▶ Work instructions: Copy the text of every record below word for word, leaving out the pictures.

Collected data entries

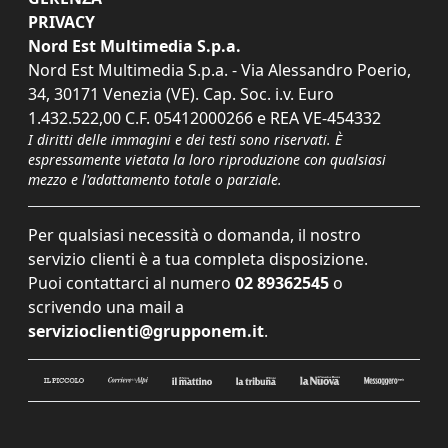
PRIVACY
Nord Est Multimedia S.p.a.
Nord Est Multimedia S.p.a. - Via Alessandro Poerio,
34, 30171 Venezia (VE). Cap. Soc. i.v. Euro
1.432.522,00 C.F. 05412000266 e REA VE-454332
I diritti delle immagini e dei testi sono riservati. È
espressamente vietata la loro riproduzione con qualsiasi
mezzo e l'adattamento totale o parziale.
Per qualsiasi necessità o domanda, il nostro
servizio clienti è a tua completa disposizione.
Puoi contattarci al numero
02 89362545
o
scrivendo una mail a
servizioclienti@grupponem.it
.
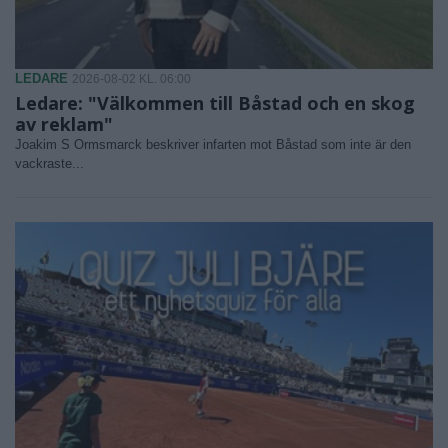
LEDARE
2026-08-02 KL. 06:00
Ledare: "Välkommen till Båstad och en skog
av reklam"
Joakim S Ormsmarck beskriver infarten mot Båstad som inte är den
vackraste...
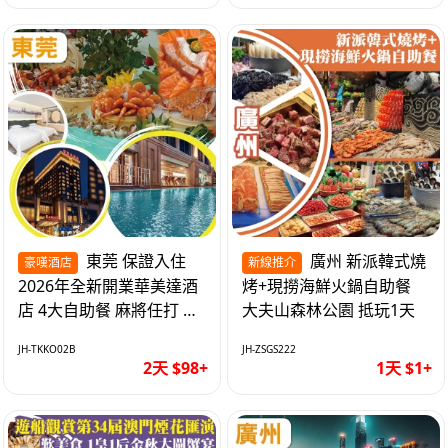
東莞 保證入住
廣州 新派韓式燒
豪嘆酒店
新線推介
2026年全新開業華美達酒
烤+現撈海鮮火鍋自助餐
店 4大自助餐 麻將任打 抵
大夫山森林公園 抵玩1天
玩2天
JH-TKKO02B
JH-ZSGS222
2天 $98+
1天 $1+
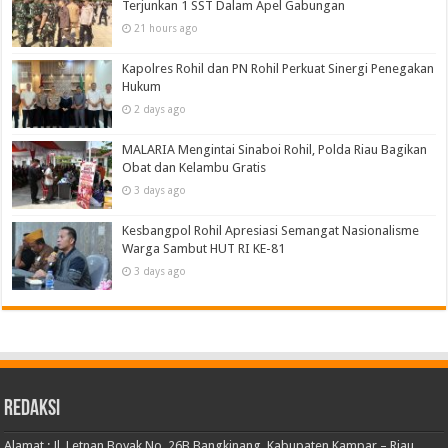
Terjunkan 1 SST Dalam Apel Gabungan
21 hours ago
Kapolres Rohil dan PN Rohil Perkuat Sinergi Penegakan
Hukum
2 days ago
MALARIA Mengintai Sinaboi Rohil, Polda Riau Bagikan
Obat dan Kelambu Gratis
3 days ago
Kesbangpol Rohil Apresiasi Semangat Nasionalisme
Warga Sambut HUT RI KE-81
3 days ago
Redaksi
Alamat : Jl. Letnan Boyak No. 26B Bangkinang, Kabupaten Kampar – Riau.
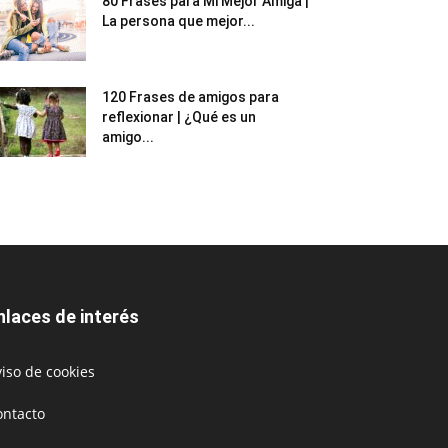
80 Frases para Mi Mejor Amiga |
La persona que mejor...
120 Frases de amigos para
reflexionar | ¿Qué es un
amigo...
nlaces de interés
iso de cookies
ontacto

▶ Problem solution:
PRIVACY
Nord Est Multimedia S.p.a.
Nord Est Multimedia S.p.a. - Via Alessandro Poerio,
34, 30171 Venezia (VE). Cap. Soc. i.v. Euro
1.432.522,00 C.F. 05412000266 e REA VE-454332
I diritti delle immagini e dei testi sono riservati. È
espressamente vietata la loro riproduzione con qualsiasi
mezzo e l'adattamento totale o parziale.
Per qualsiasi necessità o domanda, il nostro
servizio clienti è a tua completa disposizione.
Puoi contattarci al numero
02 89362545
o
scrivendo una mail a
servizioclienti@grupponem.it
.
LEDARE
2026-08-02 KL. 06:00
Ledare: "Välkommen till Båstad och en skog
av reklam"
Joakim S Ormsmarck beskriver infarten mot Båstad som inte är den
vackraste...
東莞 保證入住
廣州 新派韓式燒
豪嘆酒店
新線推介
2026年全新開業華美達酒
烤+現撈海鮮火鍋自助餐
店 4大自助餐 麻將任打 抵
大夫山森林公園 抵玩1天
玩2天
JH-TKKO02B
JH-ZSGS222
2天 $98+
1天 $1+
Terjunkan 1 SST Dalam Apel Gabungan
21 hours ago
Kapolres Rohil dan PN Rohil Perkuat Sinergi Penegakan
Hukum
2 days ago
MALARIA Mengintai Sinaboi Rohil, Polda Riau Bagikan
Obat dan Kelambu Gratis
3 days ago
Kesbangpol Rohil Apresiasi Semangat Nasionalisme
Warga Sambut HUT RI KE-81
3 days ago
Redaksi
Alamat : Jl. Letnan Boyak No. 26B Bangkinang, Kabupaten Kampar – Riau.
80 Frases para Mi Mejor Amiga |
La persona que mejor...
120 Frases de amigos para
reflexionar | ¿Qué es un
amigo...
nlaces de interés
iso de cookies
ontacto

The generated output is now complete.